Actually, $1 million might not be enough to attract an established Power Five quarterback searching for a new home. So says Nebraska coach Matt Rhule.
"Make no mistake that a good quarterback in the portal costs $1 million to $1.5 million to $2 million right now," Rhule told reporters this week. "Just so we're on the same page. Let's make sure we all understand what's happening. There are some teams that have $6 [million] or $7 million players playing for them."
Shocking? Yeah. Welcome to college sports circa 2023.
The aftereffect of the NIL (name, imagine and likeness) movement might make you curse into your morning coffee. It might make you lose interest in college sports. It might make you question the future of the entire enterprise.

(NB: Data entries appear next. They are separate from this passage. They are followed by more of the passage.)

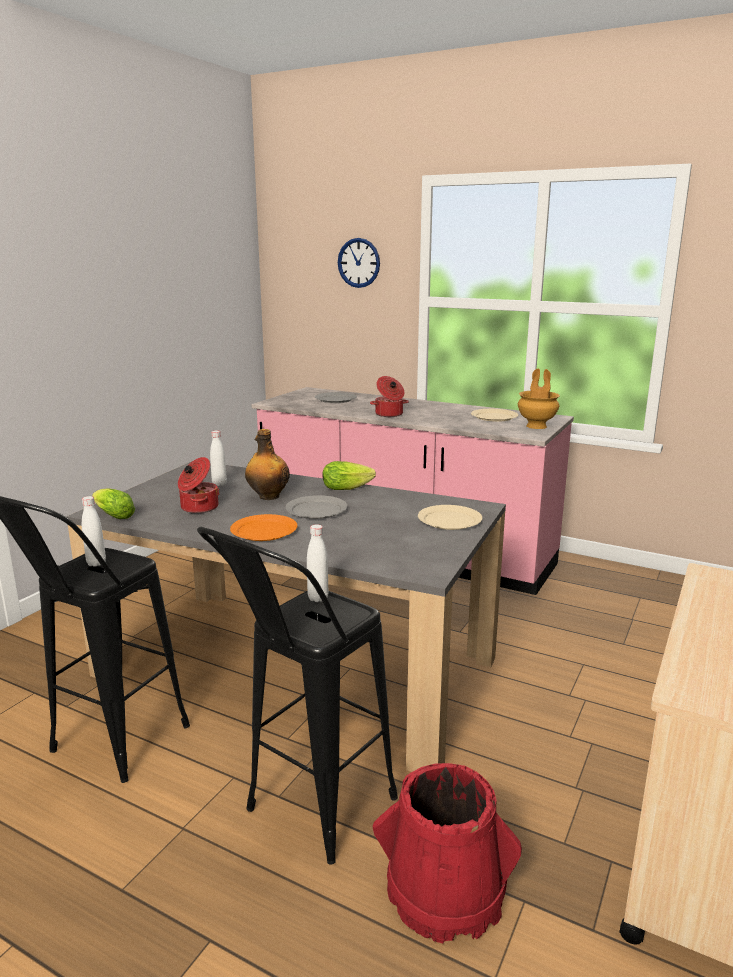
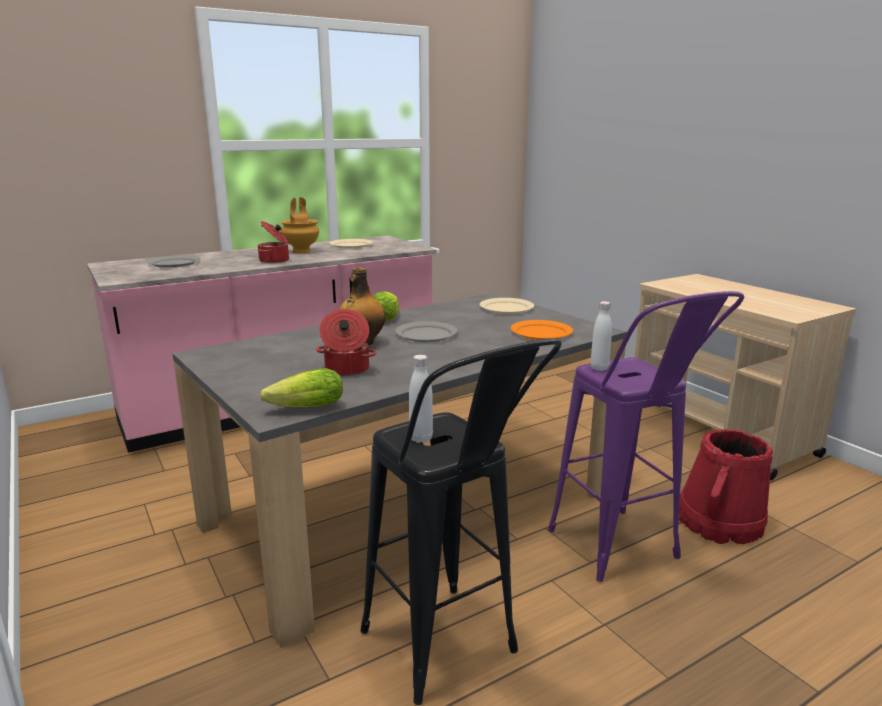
camera: 60 degrees left, 0 degrees up
black stool [197,527,398,865] -> purple stool [548,291,745,582]
white bottle [210,430,227,486] -> none
orange plate [230,514,298,541] -> orange plate moved to [511,320,573,340]
wall clock [338,238,380,288] -> none
brown vase [518,369,560,429] -> brown vase moved to [281,197,319,254]

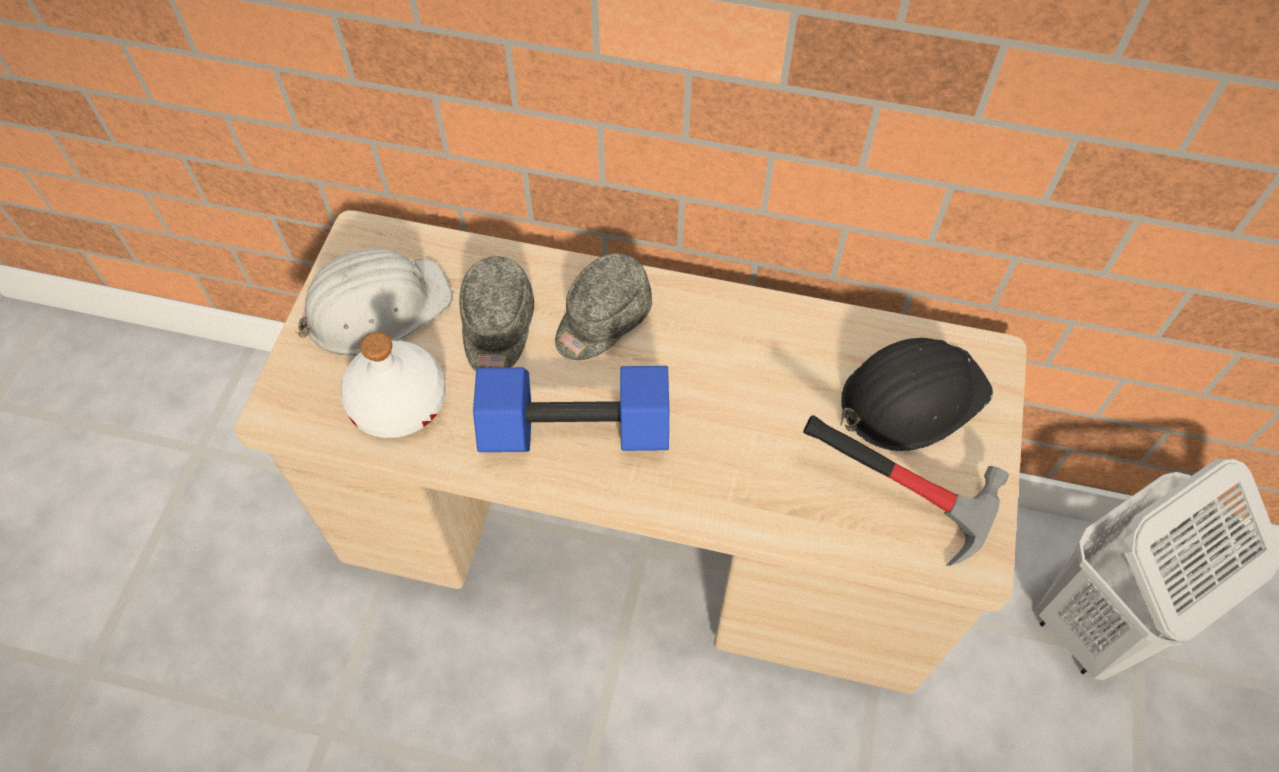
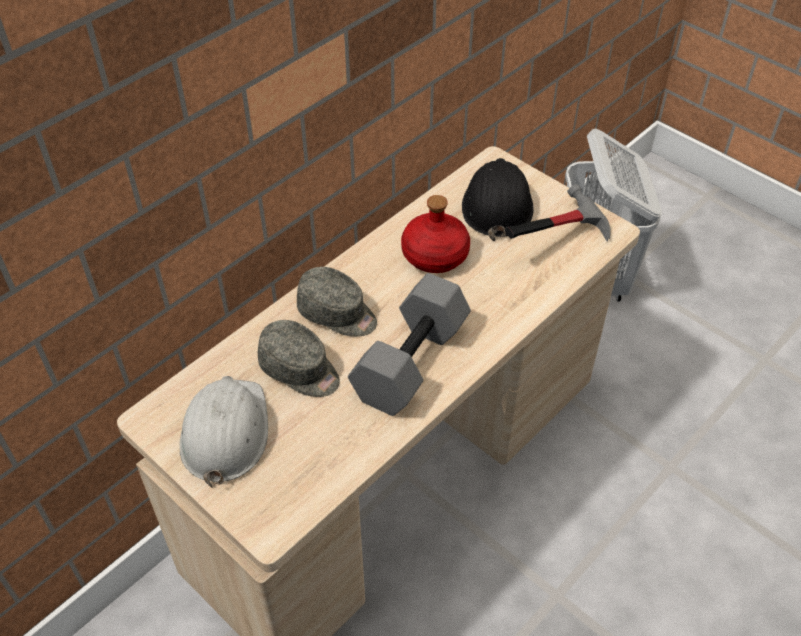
camera: 60 degrees left, 10 degrees down
white bottle [340,332,446,438] -> none
blue dumbbell [473,366,669,452] -> grey dumbbell [348,273,471,416]
grey cap [555,253,652,360] -> grey cap turned 45 degrees counterclockwise [297,267,377,337]
none -> red bottle [401,195,470,273]

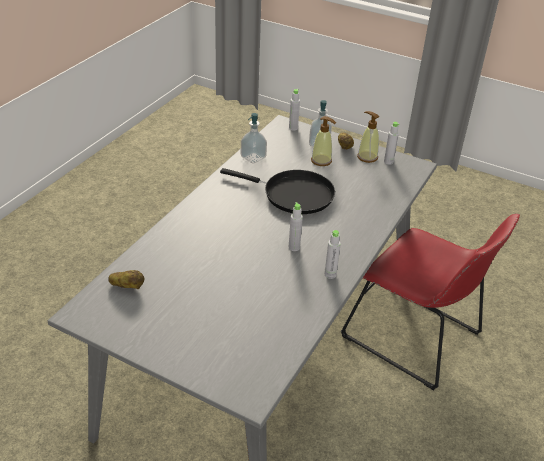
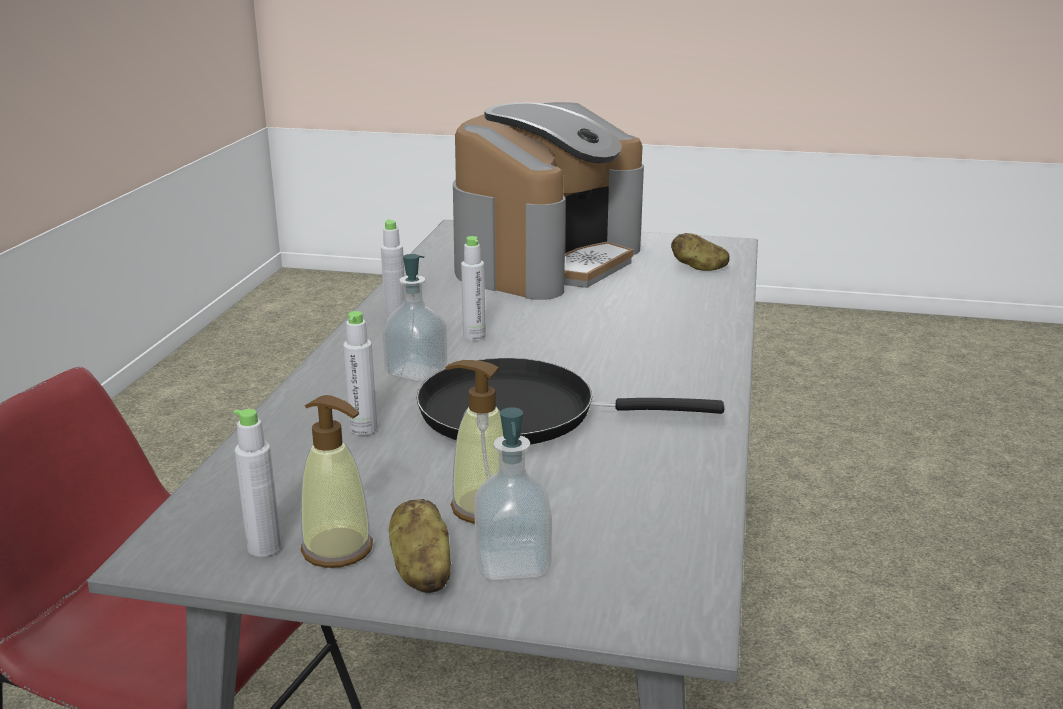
camera: 165 degrees right, 15 degrees down
soap dispenser [241,113,267,163] -> soap dispenser moved to [382,254,448,382]
grey bottle [289,88,300,130] -> grey bottle moved to [343,311,377,435]
none -> coffee machine [453,102,644,300]

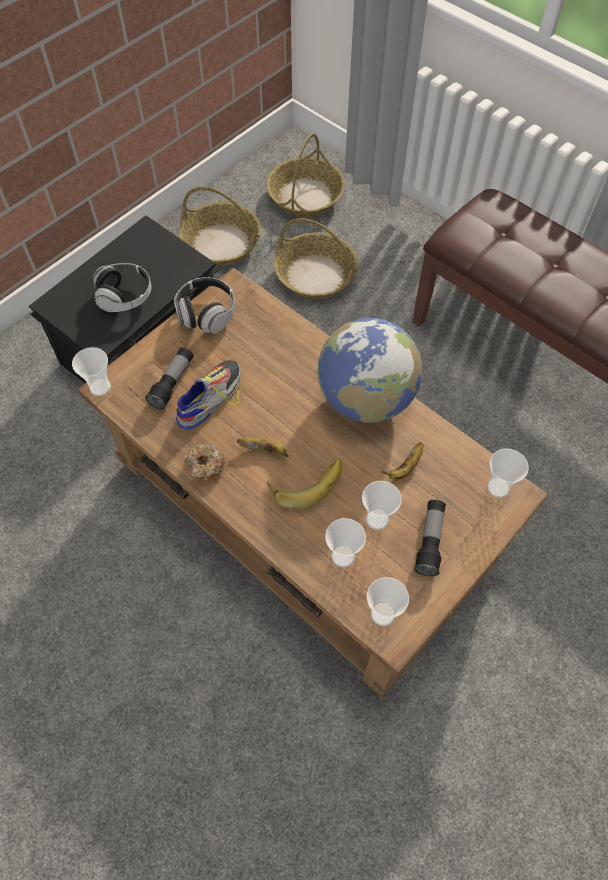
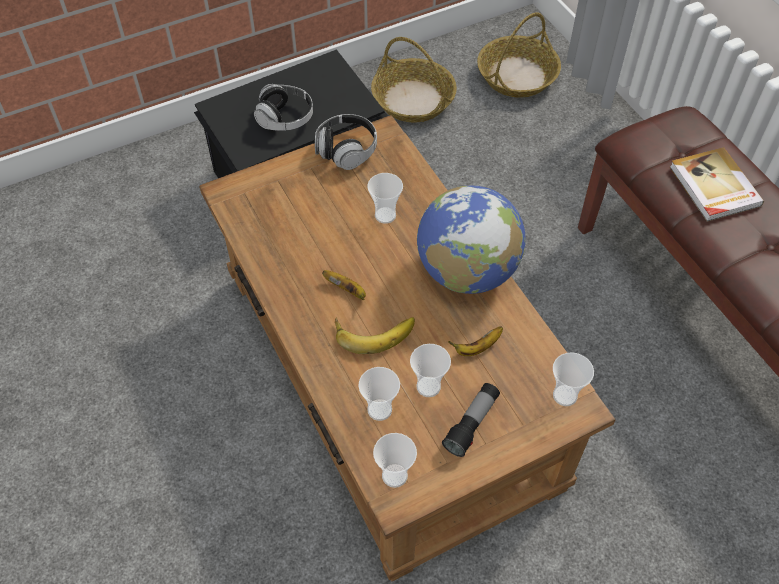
camera: 20 degrees right, 5 degrees down
cup [72,347,111,396] -> cup moved to [367,173,403,224]
flashlight [145,347,194,409] -> none
shoe [176,360,241,430] -> none
donut [184,444,225,481] -> none
basket [274,218,358,299] -> none
none -> book [670,147,764,222]

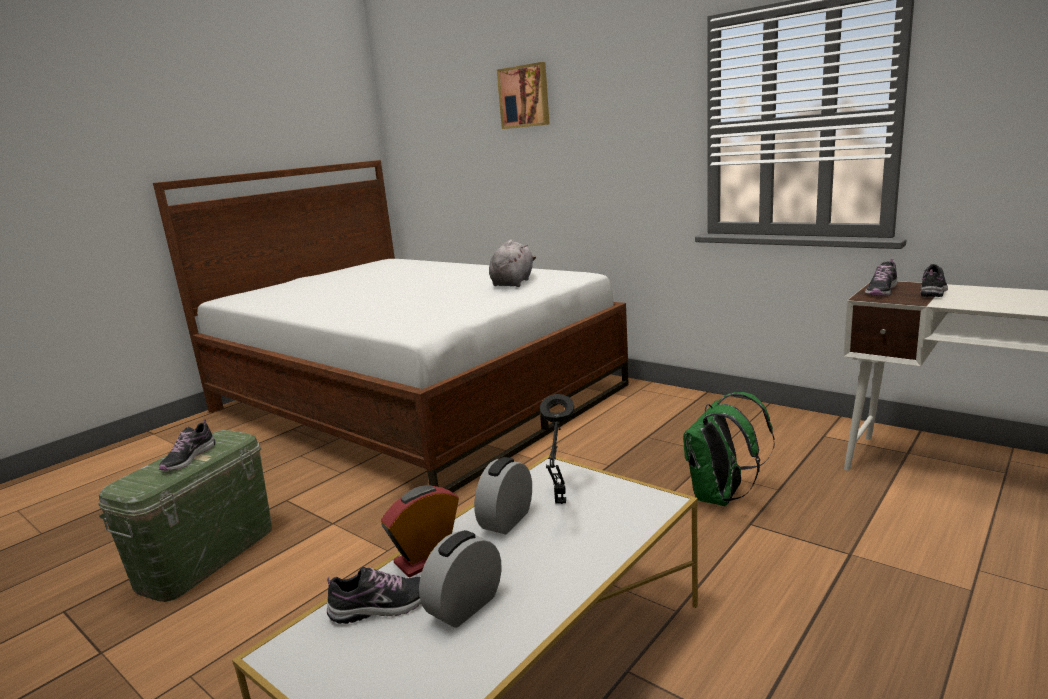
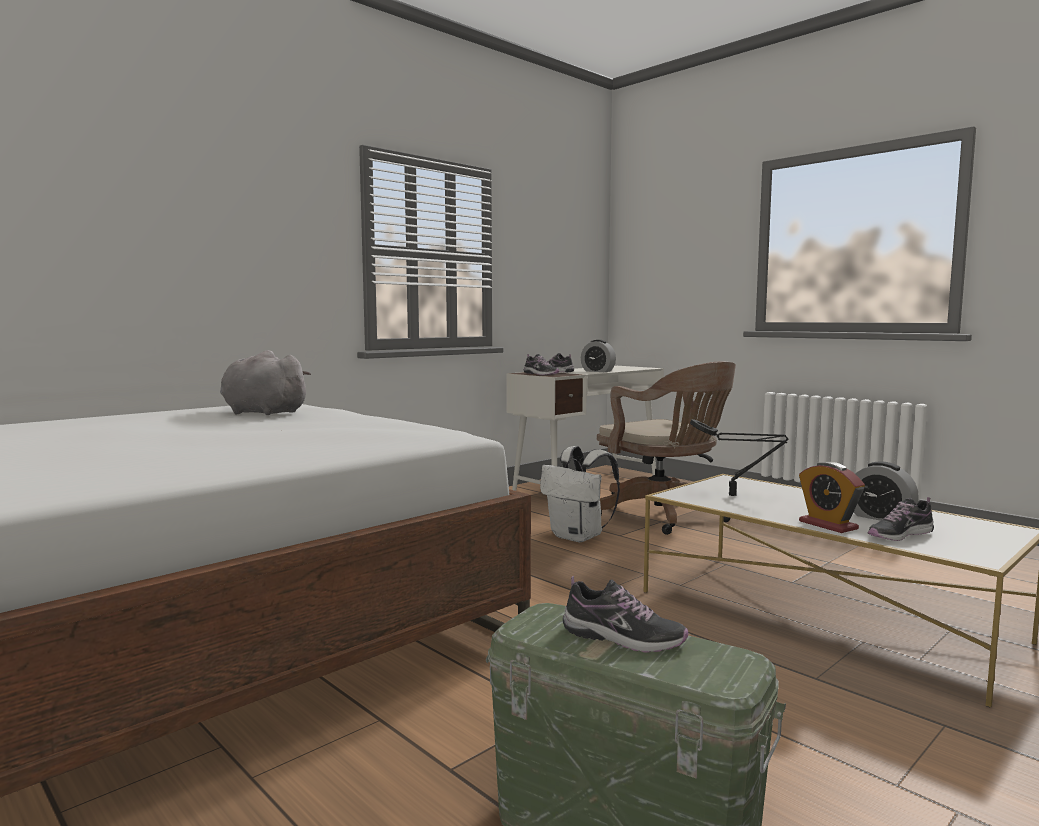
camera: 85 degrees left, 10 degrees down
shoe [327,567,421,624] -> shoe turned 105 degrees counterclockwise [868,497,934,541]
alarm clock [474,457,532,535] -> alarm clock moved to [581,340,616,372]
picture [497,62,550,129] -> none
green backpack [683,392,775,506] -> white backpack [540,446,620,542]
none -> brown office chair [597,361,736,535]

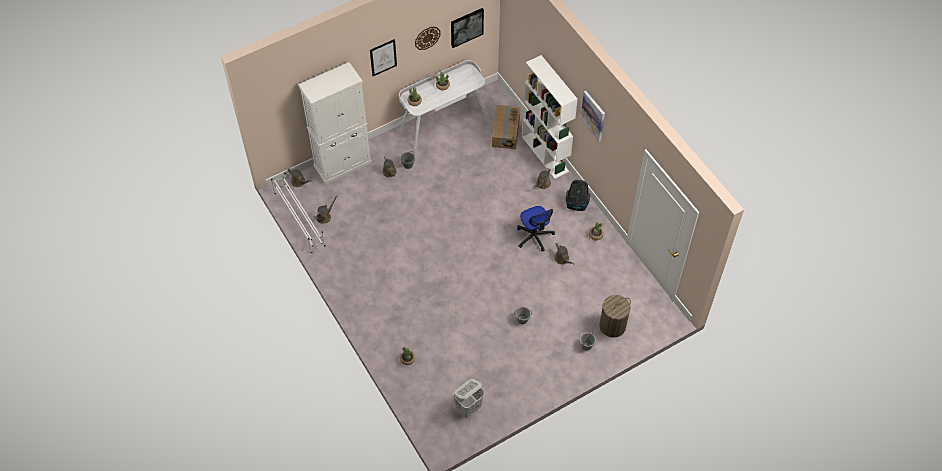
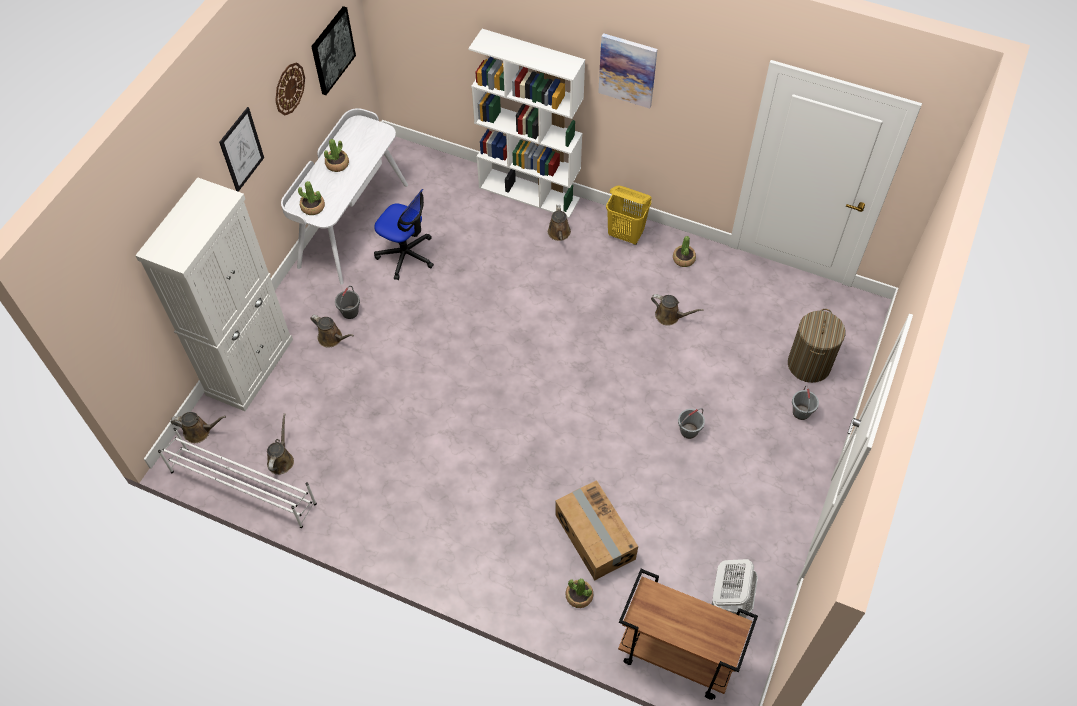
camera: 35 degrees left, 0 degrees up
cardboard box [492,105,520,150] -> cardboard box moved to [555,480,638,580]
office chair [517,206,555,252] -> office chair moved to [374,189,434,280]
vacuum cleaner [566,180,590,211] -> yellow laundry basket [606,186,652,245]
none -> brown cart [618,569,758,700]

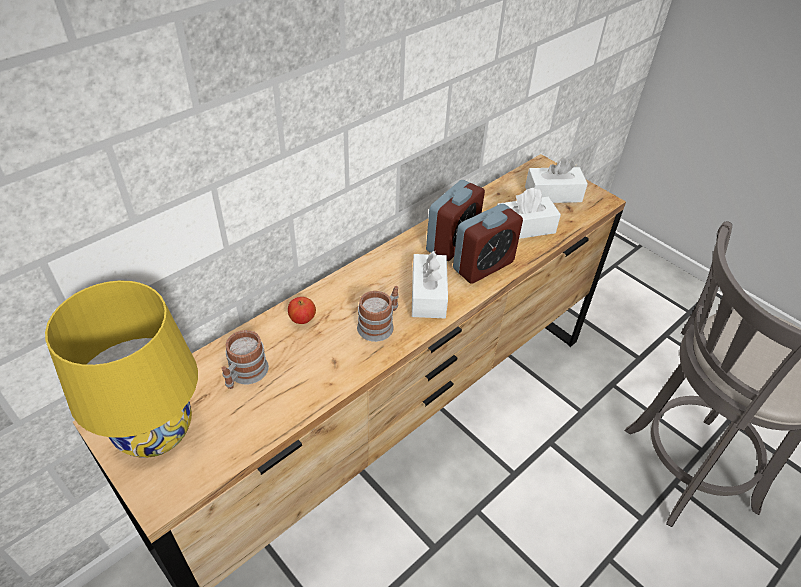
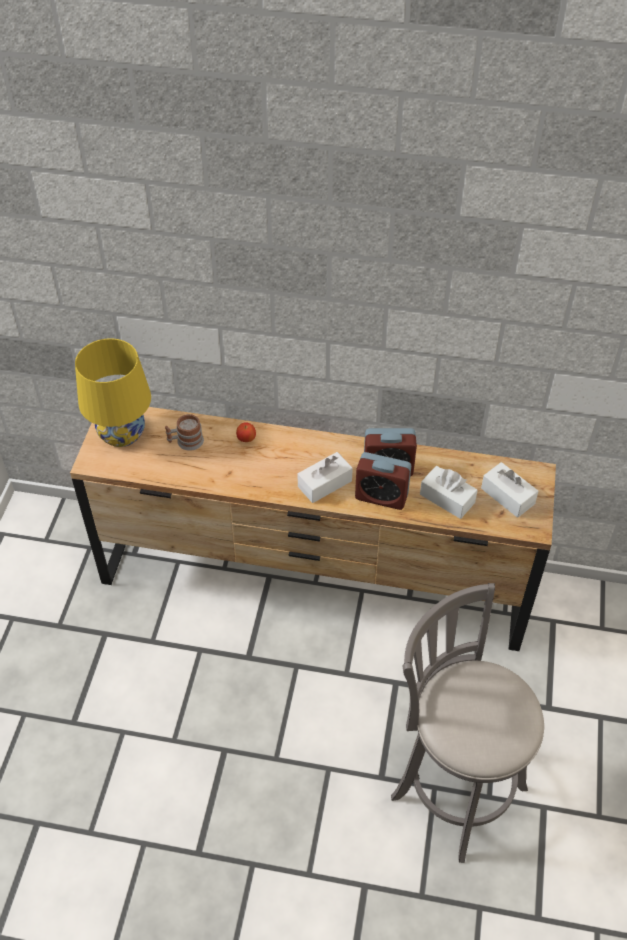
camera: 55 degrees right, 5 degrees up
mug [357,286,399,342] -> none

This is reality now though, and the system is not going back to the old days when athletes were prohibited from transferring without penalty or earning compensation for their talent. Unless or until legislative oversight brings guardrails, the wild-west market will be dictated by schools with wealthy donors who don't mind forking over massive sums of money for talent.
Fleck likely never envisioned being in this position at the start of the season when he handed the keys to his offense to sophomore Athan Kaliakmanis. Everyone associated with the Gophers program saw high potential in the young quarterback. I had similar thoughts.
The prevailing assumption was that Kaliakmanis would be the starting quarterback for the next few years, and no one really stopped to consider what might be behind door No. 2.